*TEKS KUTIPAN*:
•••••

Hello Kitty suitcase

the warung sate has been rooted to the same spot

for time immemorial

which side of Wahid Hasyim am i in?

the less fun side

where ghosts of orange bajajs

rev their engine

inifinitesimal

IOU

the night is decrepit. tempus, fuck it. i needed to know, now, i know. come closer. justice for the nonce, meng? cor, blimey. quiz me on vices, orthodoxies, proprieties, o seed of love!

the pier is rotting, your pretty feet, a saving grace. banish me to the realm of letters, imbibe regret with every oxford comma. nona, je ne regrette rien. pick a closure, better yet, no, not yet. quick, to the zoo, the elephants are crushing foxes!

xanadu, what brings you? amazing pout you concoct out of thin air. why quit this play of shadows, i’m salivating still. thou shalt not, kill kill kill!

•••••

*CUPLIKAN DATA*:

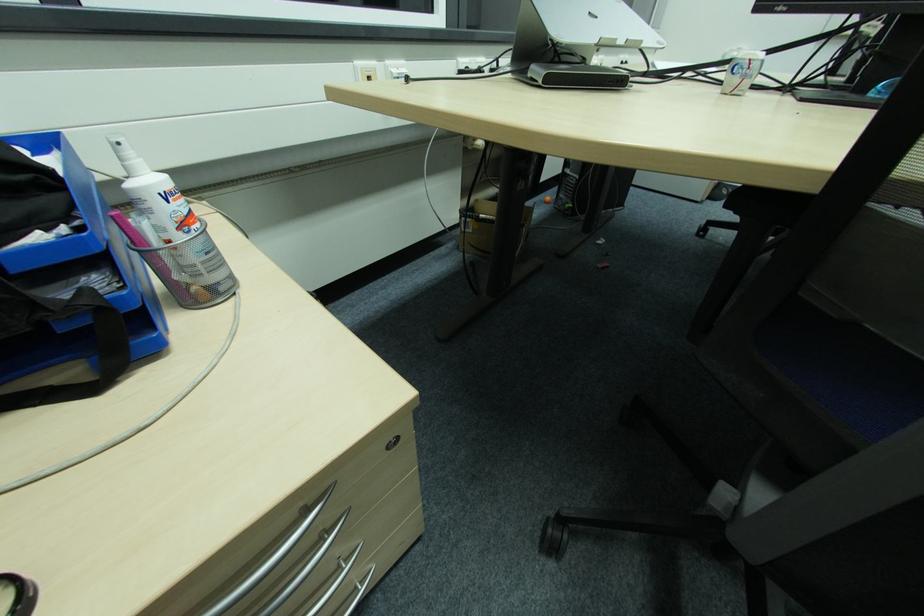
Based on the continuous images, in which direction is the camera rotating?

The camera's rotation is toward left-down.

•••••

*PERINTAH TUGAS*: Tulis ulang dengan persis bagian teks kutipan di atas, semuanya mulai dari "rev their engine" terus ke bawah sampai "kill kill kill!".

*JAWABAN SOAL*:
rev their engine

inifinitesimal

IOU

the night is decrepit. tempus, fuck it. i needed to know, now, i know. come closer. justice for the nonce, meng? cor, blimey. quiz me on vices, orthodoxies, proprieties, o seed of love!

the pier is rotting, your pretty feet, a saving grace. banish me to the realm of letters, imbibe regret with every oxford comma. nona, je ne regrette rien. pick a closure, better yet, no, not yet. quick, to the zoo, the elephants are crushing foxes!

xanadu, what brings you? amazing pout you concoct out of thin air. why quit this play of shadows, i’m salivating still. thou shalt not, kill kill kill!